BRIEF: Reproduce every line of text in the listing below without changing anything, but leave out the picture markers.

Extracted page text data
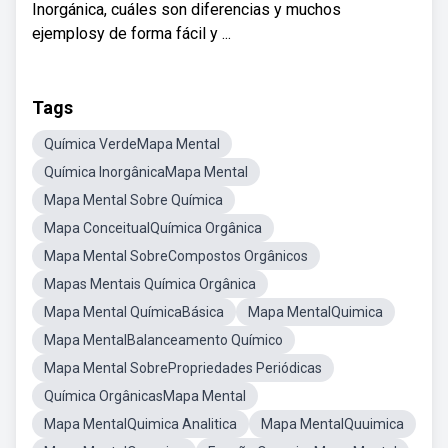
Inorgánica, cuáles son diferencias y muchos
ejemplosy de forma fácil y ...
Tags
Química VerdeMapa Mental
Química InorgânicaMapa Mental
Mapa Mental Sobre Química
Mapa ConceitualQuímica Orgânica
Mapa Mental SobreCompostos Orgânicos
Mapas Mentais Química Orgânica
Mapa Mental QuímicaBásica
Mapa MentalQuimica
Mapa MentalBalanceamento Químico
Mapa Mental SobrePropriedades Periódicas
Química OrgânicasMapa Mental
Mapa MentalQuimica Analitica
Mapa MentalQuuimica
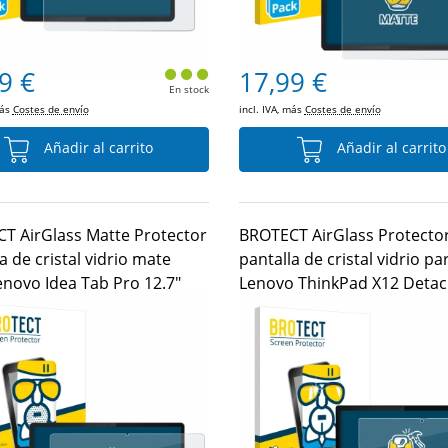
9 €
17,99 €
En stock
más
Costes de envío
incl. IVA, más
Costes de envío
Añadir al carrito
Añadir al carrito
T AirGlass Matte Protector
BROTECT AirGlass Protecto
a de cristal vidrio mate
pantalla de cristal vidrio pa
enovo Idea Tab Pro 12.7"
Lenovo ThinkPad X12 Detac
Gen 2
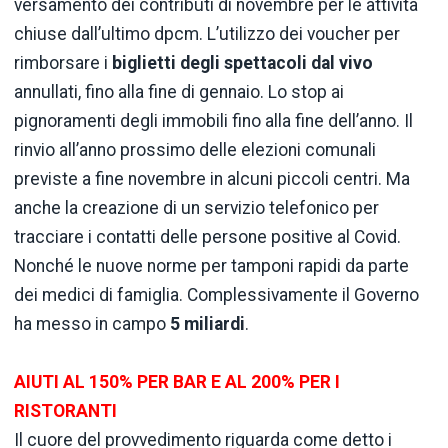
versamento dei contributi di novembre per le attività
chiuse dall’ultimo dpcm. L’utilizzo dei voucher per
rimborsare i
biglietti degli spettacoli dal vivo
annullati, fino alla fine di gennaio. Lo stop ai
pignoramenti degli immobili fino alla fine dell’anno. Il
rinvio all’anno prossimo delle elezioni comunali
previste a fine novembre in alcuni piccoli centri. Ma
anche la creazione di un servizio telefonico per
tracciare i contatti delle persone positive al Covid.
Nonché le nuove norme per tamponi rapidi da parte
dei medici di famiglia. Complessivamente il Governo
ha messo in campo
5 miliardi
.
AIUTI AL 150% PER BAR E AL 200% PER I
RISTORANTI
Il cuore del provvedimento riguarda come detto i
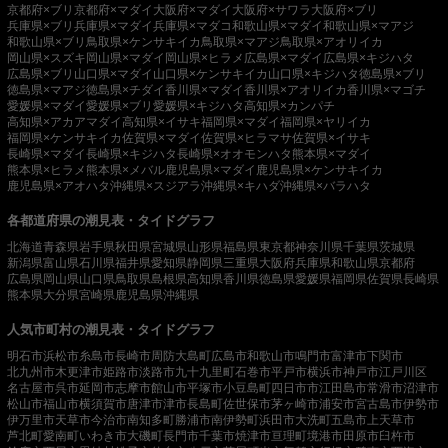
京都府×ブリ
京都府×マダイ
大阪府×マダイ
大阪府×サワラ
大阪府×ブリ
兵庫県×ブリ
兵庫県×マダイ
兵庫県×マダコ
和歌山県×マダイ
和歌山県×マアジ
和歌山県×ブリ
鳥取県×ケンサキイカ
鳥取県×マアジ
鳥取県×アオリイカ
岡山県×スズキ
岡山県×マダイ
岡山県×ヒラメ
広島県×マダイ
広島県×キジハタ
広島県×ブリ
山口県×マダイ
山口県×ケンサキイカ
山口県×キジハタ
徳島県×ブリ
徳島県×マアジ
徳島県×チダイ
香川県×マダイ
香川県×アオリイカ
香川県×マゴチ
愛媛県×マダイ
愛媛県×ブリ
愛媛県×キジハタ
高知県×カンパチ
高知県×アカアマダイ
高知県×イサキ
福岡県×マダイ
福岡県×ヤリイカ
福岡県×ケンサキイカ
佐賀県×マダイ
佐賀県×ヒラマサ
佐賀県×イサキ
長崎県×マダイ
長崎県×キジハタ
長崎県×オオモンハタ
熊本県×マダイ
熊本県×ヒラメ
熊本県×メバル
鹿児島県×マダイ
鹿児島県×ケンサキイカ
鹿児島県×アオハタ
沖縄県×スジアラ
沖縄県×キハダ
沖縄県×バラハタ
各都道府県の潮見表・タイドグラフ
北海道
青森県
岩手県
秋田県
宮城県
山形県
福島県
東京都
神奈川県
千葉県
茨城県
新潟県
富山県
石川県
福井県
愛知県
静岡県
三重県
大阪府
兵庫県
和歌山県
京都府
広島県
岡山県
山口県
鳥取県
島根県
高知県
香川県
徳島県
愛媛県
福岡県
佐賀県
長崎県
熊本県
大分県
宮崎県
鹿児島県
沖縄県
人気市町村の潮見表・タイドグラフ
明石市
浜松市
糸島市
長崎市
周防大島町
広島市
和歌山市
鳴門市
富津市
下関市
北九州市
木更津市
姫路市
淡路市
九十九里町
石巻市
平戸市
横浜市
神戸市
江戸川区
名古屋市
呉市
延岡市
志摩市
館山市
平塚市
小豆島町
四日市市
江田島市
常滑市
沼津市
松山市
福山市
横須賀市
唐津市
津市
長島町
佐世保市
茅ヶ崎市
浦安市
宮古島市
伊勢市
伊万里市
天草市
今治市
南知多町
勝浦市
南伊勢町
浜田市
大洗町
五島市
上天草市
芦北町
愛南町
いわき市
大磯町
長門市
千葉市
焼津市
亘理町
境港市
田原市
臼杵市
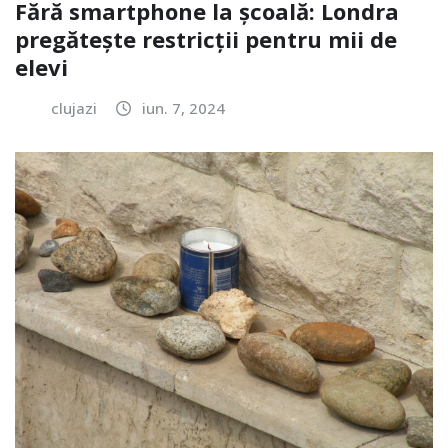
Fără smartphone la școală: Londra
pregătește restricții pentru mii de
elevi
clujazi
iun. 7, 2024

OUTPUT FOR THIS EXERCISE:
Inorgánica, cuáles son diferencias y muchos
ejemplosy de forma fácil y ...
Tags
Química VerdeMapa Mental
Química InorgânicaMapa Mental
Mapa Mental Sobre Química
Mapa ConceitualQuímica Orgânica
Mapa Mental SobreCompostos Orgânicos
Mapas Mentais Química Orgânica
Mapa Mental QuímicaBásica
Mapa MentalQuimica
Mapa MentalBalanceamento Químico
Mapa Mental SobrePropriedades Periódicas
Química OrgânicasMapa Mental
Mapa MentalQuimica Analitica
Mapa MentalQuuimica
9 €
17,99 €
En stock
más
Costes de envío
incl. IVA, más
Costes de envío
Añadir al carrito
Añadir al carrito
T AirGlass Matte Protector
BROTECT AirGlass Protecto
a de cristal vidrio mate
pantalla de cristal vidrio pa
enovo Idea Tab Pro 12.7"
Lenovo ThinkPad X12 Detac
Gen 2
versamento dei contributi di novembre per le attività
chiuse dall’ultimo dpcm. L’utilizzo dei voucher per
rimborsare i
biglietti degli spettacoli dal vivo
annullati, fino alla fine di gennaio. Lo stop ai
pignoramenti degli immobili fino alla fine dell’anno. Il
rinvio all’anno prossimo delle elezioni comunali
previste a fine novembre in alcuni piccoli centri. Ma
anche la creazione di un servizio telefonico per
tracciare i contatti delle persone positive al Covid.
Nonché le nuove norme per tamponi rapidi da parte
dei medici di famiglia. Complessivamente il Governo
ha messo in campo
5 miliardi
.
AIUTI AL 150% PER BAR E AL 200% PER I
RISTORANTI
Il cuore del provvedimento riguarda come detto i
京都府×ブリ
京都府×マダイ
大阪府×マダイ
大阪府×サワラ
大阪府×ブリ
兵庫県×ブリ
兵庫県×マダイ
兵庫県×マダコ
和歌山県×マダイ
和歌山県×マアジ
和歌山県×ブリ
鳥取県×ケンサキイカ
鳥取県×マアジ
鳥取県×アオリイカ
岡山県×スズキ
岡山県×マダイ
岡山県×ヒラメ
広島県×マダイ
広島県×キジハタ
広島県×ブリ
山口県×マダイ
山口県×ケンサキイカ
山口県×キジハタ
徳島県×ブリ
徳島県×マアジ
徳島県×チダイ
香川県×マダイ
香川県×アオリイカ
香川県×マゴチ
愛媛県×マダイ
愛媛県×ブリ
愛媛県×キジハタ
高知県×カンパチ
高知県×アカアマダイ
高知県×イサキ
福岡県×マダイ
福岡県×ヤリイカ
福岡県×ケンサキイカ
佐賀県×マダイ
佐賀県×ヒラマサ
佐賀県×イサキ
長崎県×マダイ
長崎県×キジハタ
長崎県×オオモンハタ
熊本県×マダイ
熊本県×ヒラメ
熊本県×メバル
鹿児島県×マダイ
鹿児島県×ケンサキイカ
鹿児島県×アオハタ
沖縄県×スジアラ
沖縄県×キハダ
沖縄県×バラハタ
各都道府県の潮見表・タイドグラフ
北海道
青森県
岩手県
秋田県
宮城県
山形県
福島県
東京都
神奈川県
千葉県
茨城県
新潟県
富山県
石川県
福井県
愛知県
静岡県
三重県
大阪府
兵庫県
和歌山県
京都府
広島県
岡山県
山口県
鳥取県
島根県
高知県
香川県
徳島県
愛媛県
福岡県
佐賀県
長崎県
熊本県
大分県
宮崎県
鹿児島県
沖縄県
人気市町村の潮見表・タイドグラフ
明石市
浜松市
糸島市
長崎市
周防大島町
広島市
和歌山市
鳴門市
富津市
下関市
北九州市
木更津市
姫路市
淡路市
九十九里町
石巻市
平戸市
横浜市
神戸市
江戸川区
名古屋市
呉市
延岡市
志摩市
館山市
平塚市
小豆島町
四日市市
江田島市
常滑市
沼津市
松山市
福山市
横須賀市
唐津市
津市
長島町
佐世保市
茅ヶ崎市
浦安市
宮古島市
伊勢市
伊万里市
天草市
今治市
南知多町
勝浦市
南伊勢町
浜田市
大洗町
五島市
上天草市
芦北町
愛南町
いわき市
大磯町
長門市
千葉市
焼津市
亘理町
境港市
田原市
臼杵市
Fără smartphone la școală: Londra
pregătește restricții pentru mii de
elevi
clujazi
iun. 7, 2024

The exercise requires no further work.